Abby Johnson’s Story Doesn’t Hold Water

Remember when we told you about the Planned Parenthood clinic director in Texas who quit her job to join the 40 Days for Life wingnuts? Well, Abby Johnson is back in the news – this time because her story of experiencing a radical change of heart just isn’t holding up to scrutiny. According to Texas Monthly, portions of Abby Johnson’s story may have been fabricated to cover up the real reason for her departure from Planned Parenthood – slipping job performance.

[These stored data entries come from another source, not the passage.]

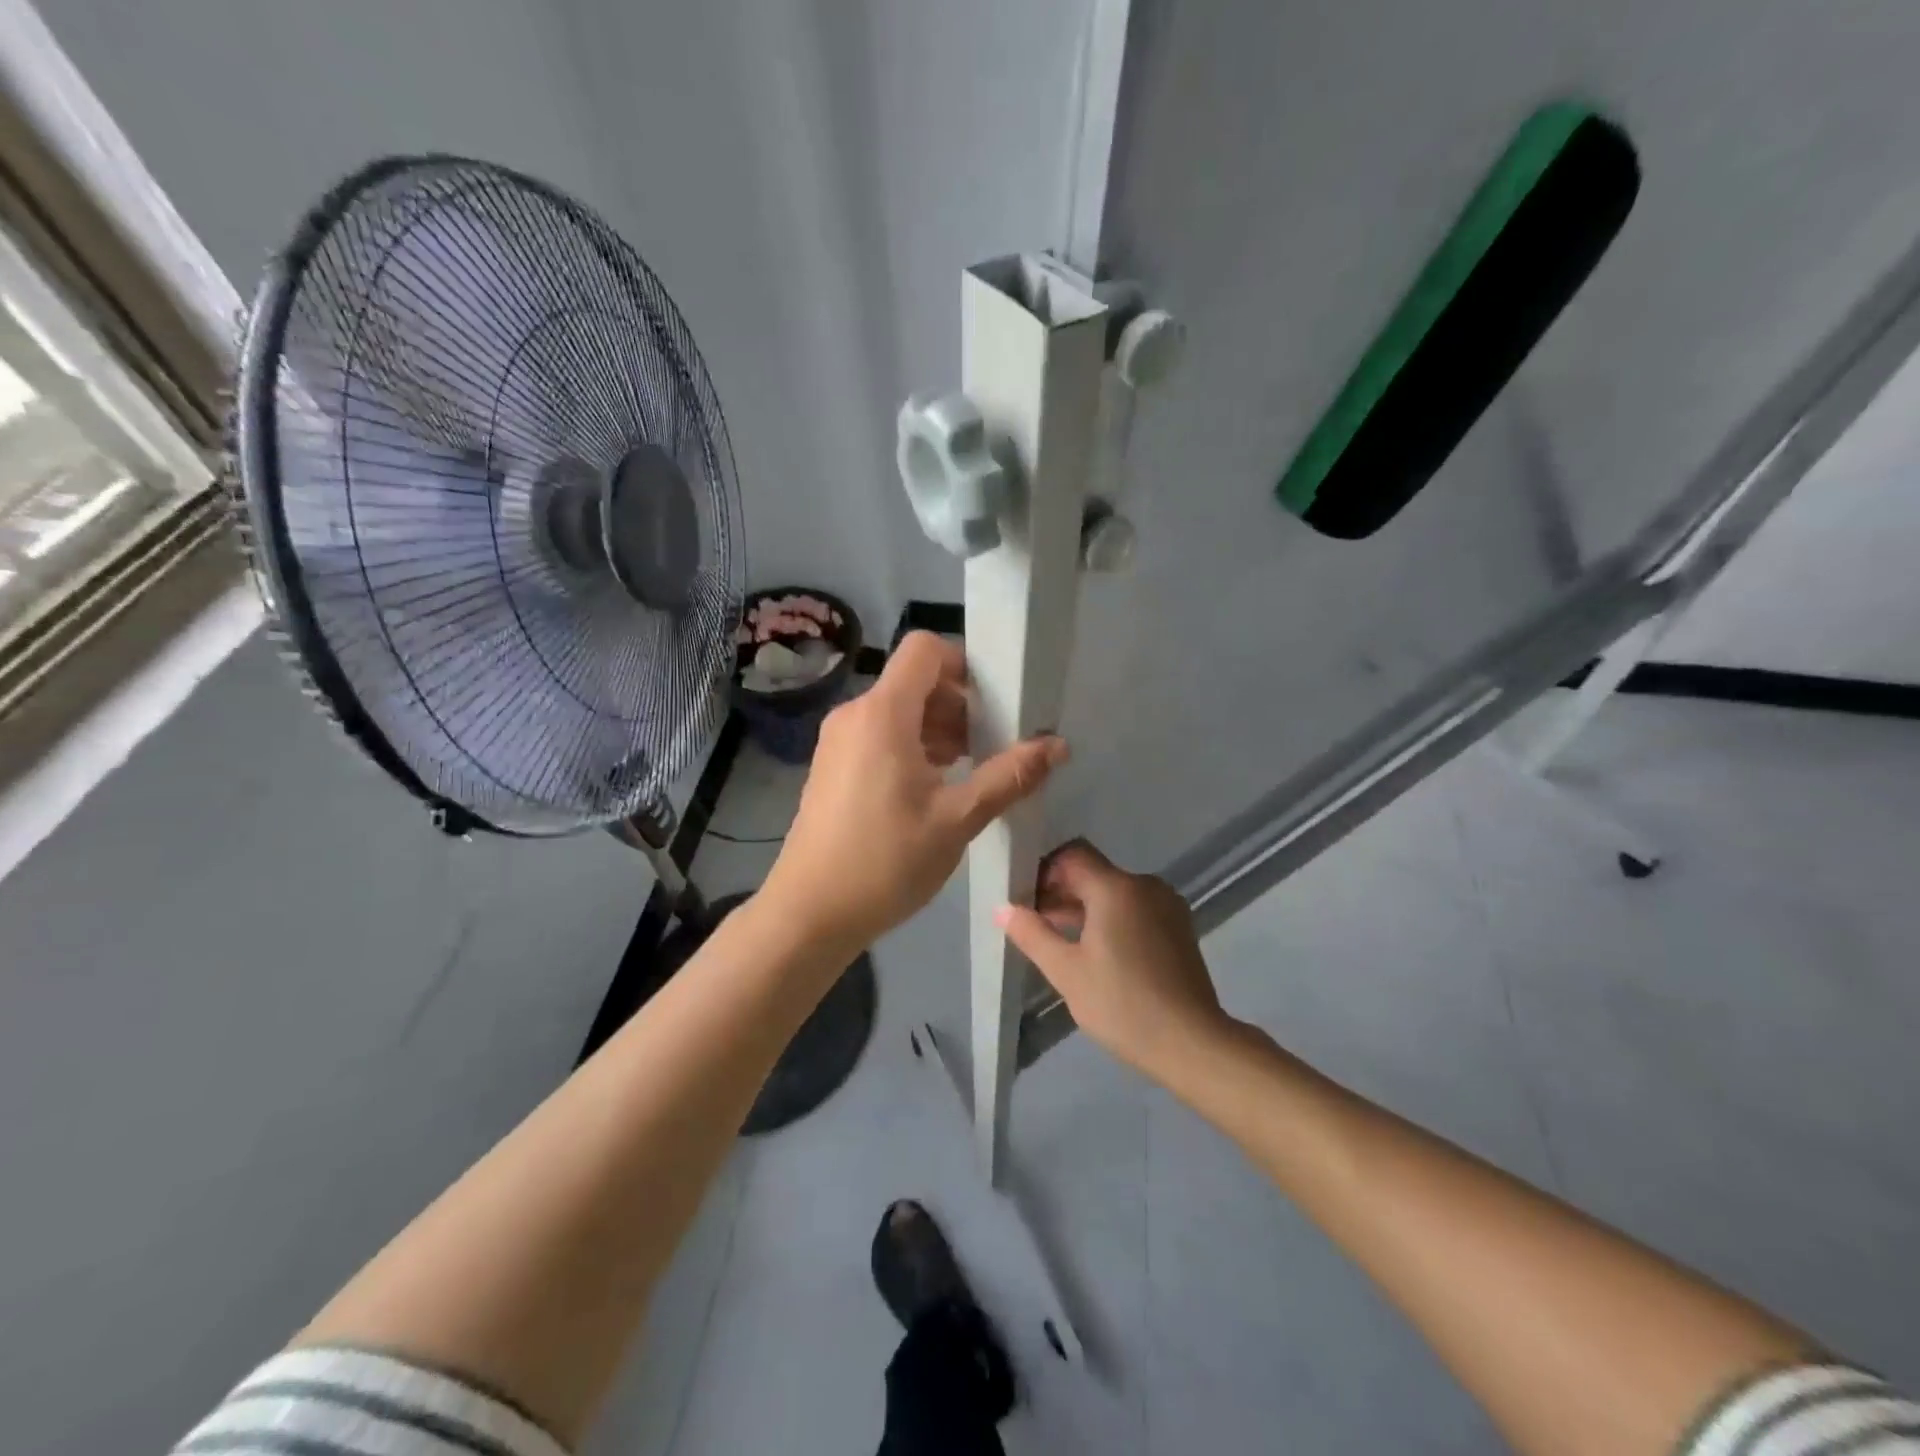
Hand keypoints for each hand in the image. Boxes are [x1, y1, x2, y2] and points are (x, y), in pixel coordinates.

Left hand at [763, 632, 1068, 950]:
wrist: (810, 913)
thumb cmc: (885, 862)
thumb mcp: (956, 819)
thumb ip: (1008, 776)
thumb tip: (1057, 746)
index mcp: (883, 714)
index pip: (925, 649)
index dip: (965, 664)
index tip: (996, 703)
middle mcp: (855, 715)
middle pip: (915, 681)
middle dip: (959, 704)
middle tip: (995, 745)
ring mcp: (839, 741)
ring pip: (898, 711)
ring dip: (939, 729)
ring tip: (972, 769)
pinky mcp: (833, 766)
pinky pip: (880, 735)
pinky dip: (913, 746)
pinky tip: (937, 787)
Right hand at [997, 840, 1233, 1083]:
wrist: (1192, 1043)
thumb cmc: (1122, 1004)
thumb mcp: (1066, 972)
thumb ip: (1032, 934)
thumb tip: (1002, 908)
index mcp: (1116, 887)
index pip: (1072, 855)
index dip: (1043, 871)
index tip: (1024, 899)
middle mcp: (1145, 885)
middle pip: (1093, 873)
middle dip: (1060, 892)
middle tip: (1034, 923)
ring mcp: (1166, 905)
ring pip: (1115, 892)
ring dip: (1084, 908)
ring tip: (1059, 941)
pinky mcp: (1178, 927)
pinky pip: (1135, 908)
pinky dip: (1111, 919)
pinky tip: (1095, 952)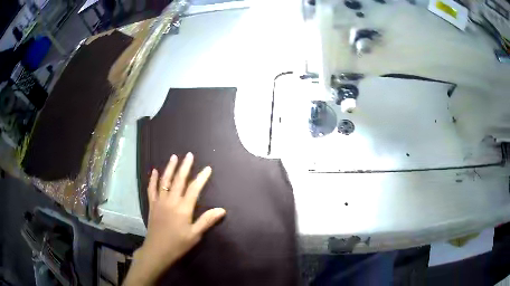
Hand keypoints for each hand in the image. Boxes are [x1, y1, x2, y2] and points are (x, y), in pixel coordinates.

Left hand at [123, 153, 225, 284]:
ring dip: (169, 168)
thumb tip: (222, 209)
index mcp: (183, 208)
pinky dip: (153, 179)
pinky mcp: (152, 205)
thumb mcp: (195, 235)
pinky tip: (154, 171)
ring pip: (165, 181)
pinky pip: (151, 189)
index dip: (201, 178)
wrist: (157, 250)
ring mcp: (160, 202)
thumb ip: (207, 221)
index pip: (194, 189)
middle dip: (185, 167)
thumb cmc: (178, 244)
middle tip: (189, 155)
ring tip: (174, 157)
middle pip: (179, 180)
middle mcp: (171, 201)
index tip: (207, 168)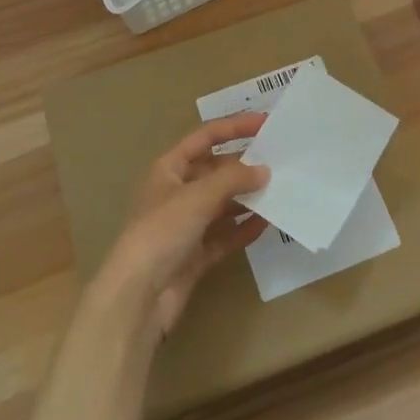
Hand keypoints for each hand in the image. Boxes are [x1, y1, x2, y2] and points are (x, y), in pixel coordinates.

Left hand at [97, 113, 270, 338]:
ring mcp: (186, 225)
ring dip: (248, 198)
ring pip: (223, 204)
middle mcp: (176, 193)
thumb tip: (264, 171)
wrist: (138, 295)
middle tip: (280, 161)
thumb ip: (233, 179)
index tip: (265, 124)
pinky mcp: (195, 254)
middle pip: (216, 171)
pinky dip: (244, 228)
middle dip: (245, 166)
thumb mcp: (198, 196)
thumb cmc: (162, 232)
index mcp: (168, 169)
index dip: (233, 127)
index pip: (204, 138)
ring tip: (281, 191)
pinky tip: (268, 223)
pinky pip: (225, 234)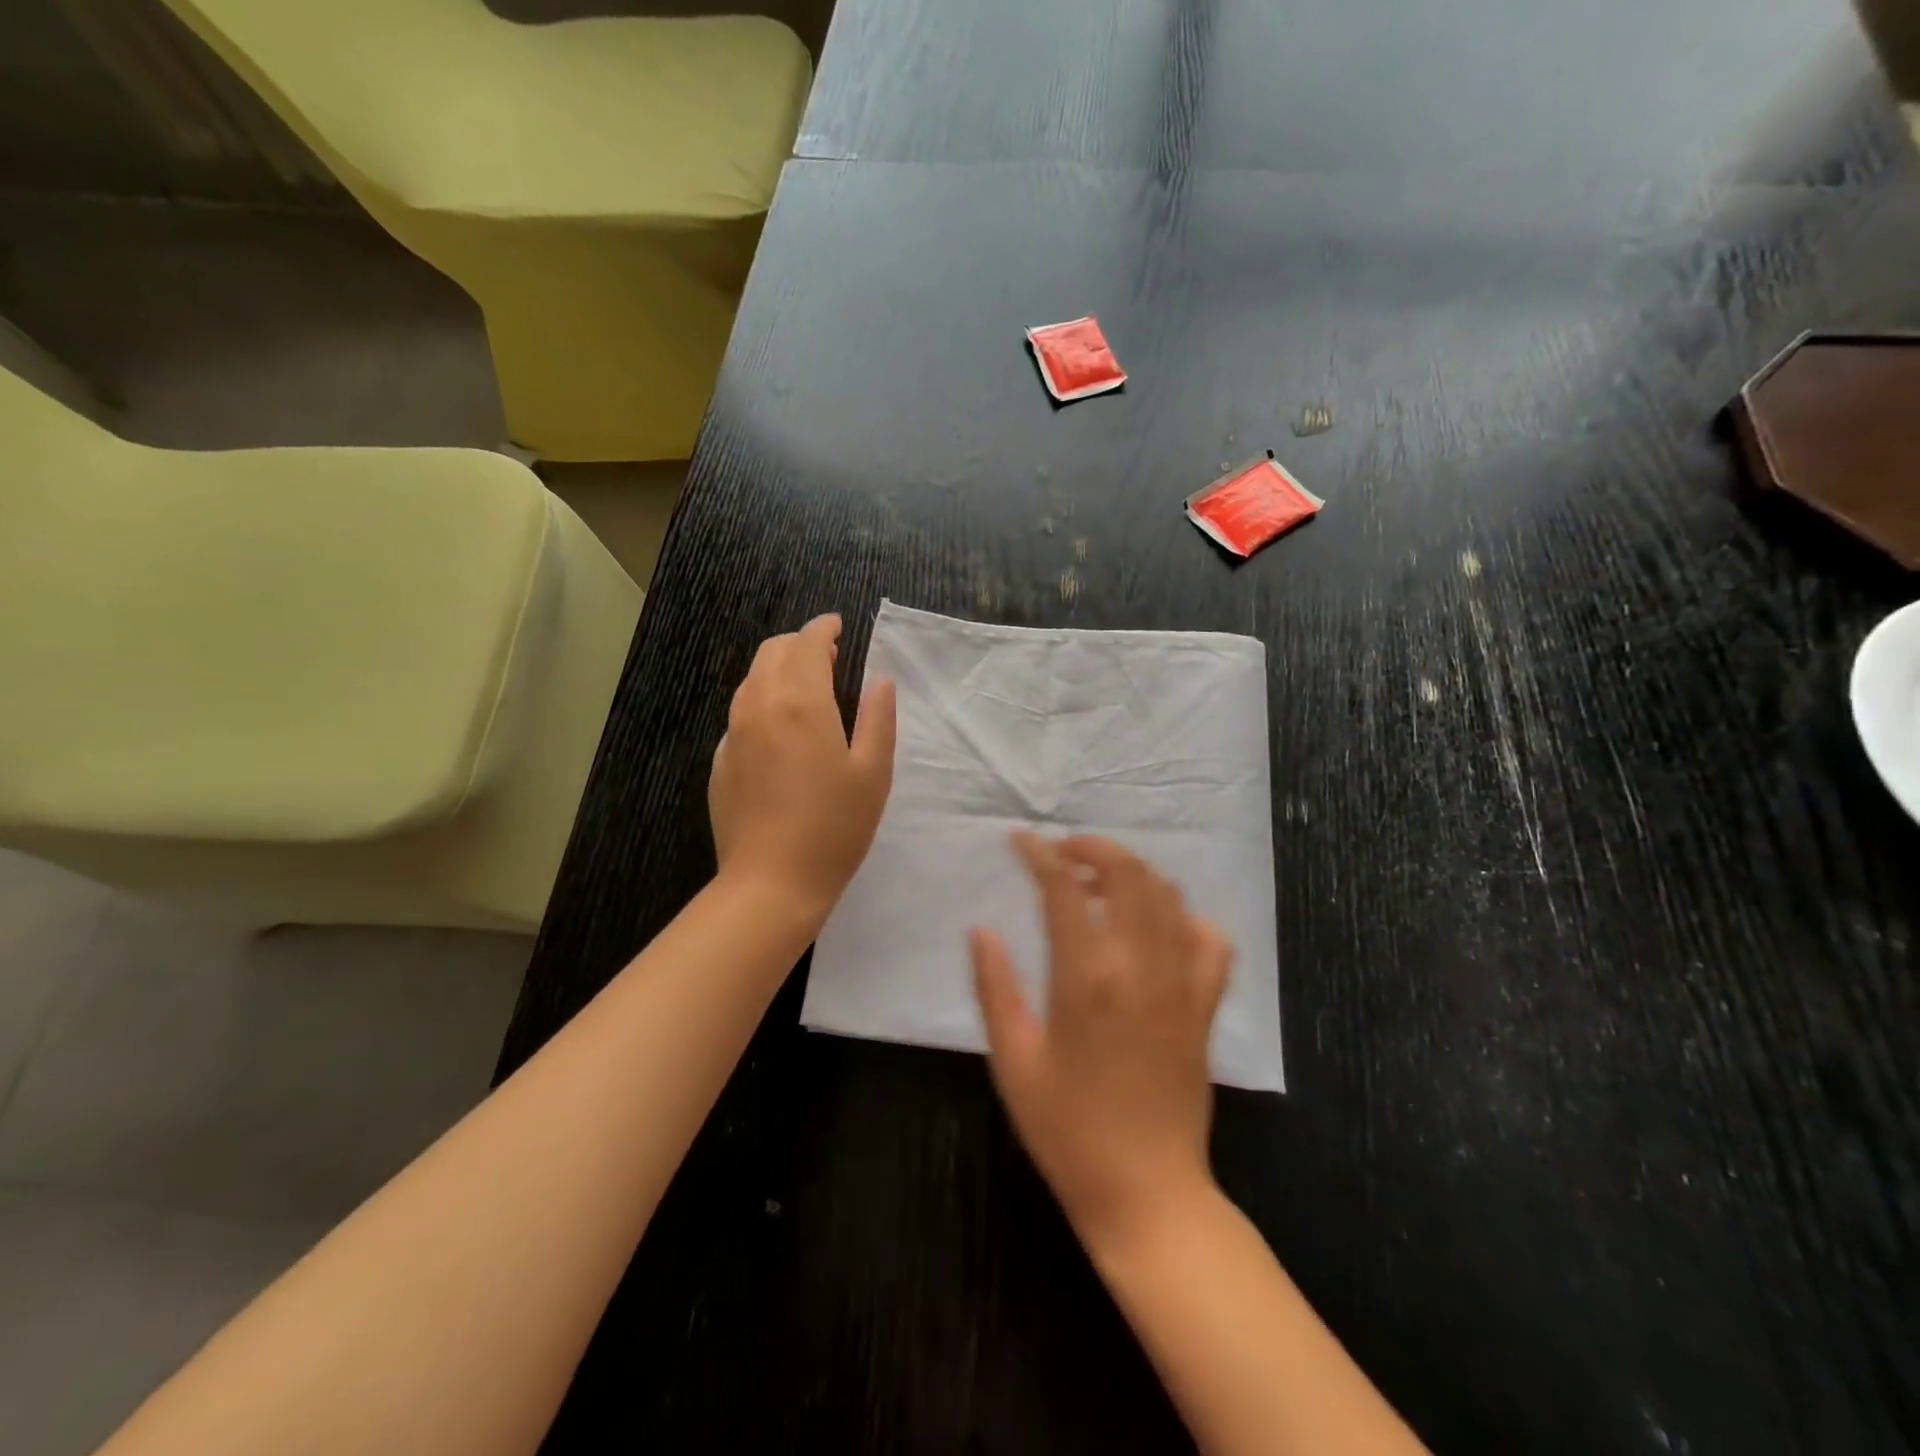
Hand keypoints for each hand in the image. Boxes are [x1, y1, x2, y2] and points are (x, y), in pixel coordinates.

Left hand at [709, 614, 896, 916]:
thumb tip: (878, 681)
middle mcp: (759, 706)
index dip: (823, 628)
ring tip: (807, 688)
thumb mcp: (873, 773)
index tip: (838, 626)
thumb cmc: (834, 827)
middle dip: (799, 644)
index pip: (807, 643)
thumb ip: (878, 718)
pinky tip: (781, 732)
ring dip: (778, 670)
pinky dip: (763, 703)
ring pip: (751, 680)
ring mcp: (733, 734)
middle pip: (772, 652)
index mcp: (800, 702)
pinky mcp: (721, 762)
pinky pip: (741, 714)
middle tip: (828, 656)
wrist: (770, 883)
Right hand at [971, 834, 1231, 1249]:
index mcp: (1086, 978)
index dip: (1039, 853)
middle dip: (1092, 846)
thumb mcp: (1014, 1061)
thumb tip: (982, 929)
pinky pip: (1210, 940)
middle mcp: (1140, 967)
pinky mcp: (1205, 1006)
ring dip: (1132, 872)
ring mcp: (1181, 983)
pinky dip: (1184, 915)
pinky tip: (1158, 924)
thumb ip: (995, 987)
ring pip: (1167, 896)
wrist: (1146, 1192)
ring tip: (1099, 881)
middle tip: (1062, 851)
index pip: (1064, 887)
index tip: (1019, 840)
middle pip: (1127, 873)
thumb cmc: (1067, 1130)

The rollout of Abby Johnson as a culture-war celebrity got off to a rocky start. In early November, the online magazine Salon reported that on September 27, the day after Johnson says she witnessed the ultrasound-guided abortion and had her epiphany, she appeared as a guest on the Bryan public radio program Fair and Feminist to discuss her work at the clinic. In the hour-long interview, Johnson gives an enthusiastic defense of the clinic and ridicules the 40 Days for Life protest. She doesn’t sound like someone who’d had a life-changing experience the previous day or who had soured on her employer’s mission . . .

Johnson’s departure from Planned Parenthood turned out to be a more complex story than it first appeared. At a court hearing for an injunction sought by Planned Parenthood to prevent Johnson from divulging confidential information to her new allies, two of Johnson’s former co-workers testified that she told them in the days before she resigned that she was afraid she was about to be fired. At one time, Johnson, who was named the regional Planned Parenthood affiliate’s employee of the year in 2008, seemed to have a promising future with the organization. By mid-2009, however, her relationship with her employer had begun to deteriorate. Salon reported that on October 2, Johnson was summoned to Houston to meet with her supervisors to discuss problems with her job performance. She was placed on what Planned Parenthood calls a “performance improvement plan.” It was just three days later, on Monday, that Johnson made her tearful appearance at the Coalition for Life. The following day she faxed Planned Parenthood a resignation letter, which mentioned nothing about a crisis of conscience . . .

Johnson’s account is so plausible and rich in detail that even Planned Parenthood seems not to have investigated whether this event ever took place. At my request, the staff at the Bryan clinic examined patient records from September 26, the day Johnson claims to have had her conversion experience, and spoke with the physician who performed abortions on that date. According to Planned Parenthood, there is no record of an ultrasound-guided abortion performed on September 26. The physician on duty told the organization that he did not use an ultrasound that day, nor did Johnson assist on any abortion procedure. “Planned Parenthood can assure you that no abortion patients underwent an ultrasound-guided abortion on September 26,” said a spokesperson. It’s difficult to imagine that Johnson simply got the date wrong; September 12 was the only other day that month that the clinic performed surgical abortions.

Could clinic staff and the physician be mistaken? The Texas Department of State Health Services requires abortion providers to fill out a form documenting basic information about each procedure performed at a clinic. This document is known as the Induced Abortion Report Form. The Bryan clinic reported performing fifteen surgical abortions on September 26. Johnson has consistently said that the patient in question was thirteen weeks pregnant, which is plausible, since thirteen weeks is right at the cusp of when physicians will consider using an ultrasound to assist with the procedure. Yet none of the patients listed on the report for that day were thirteen weeks pregnant; in fact, none were beyond ten weeks.

This has cover up written all over it. I don’t mean to be suspicious of people, but the facts in this case just aren’t holding up to close examination. I’m more apt to believe actual medical records than I am to believe a disgruntled former employee.

Kudos to Nate Blakeslee for digging up the dirt on this one.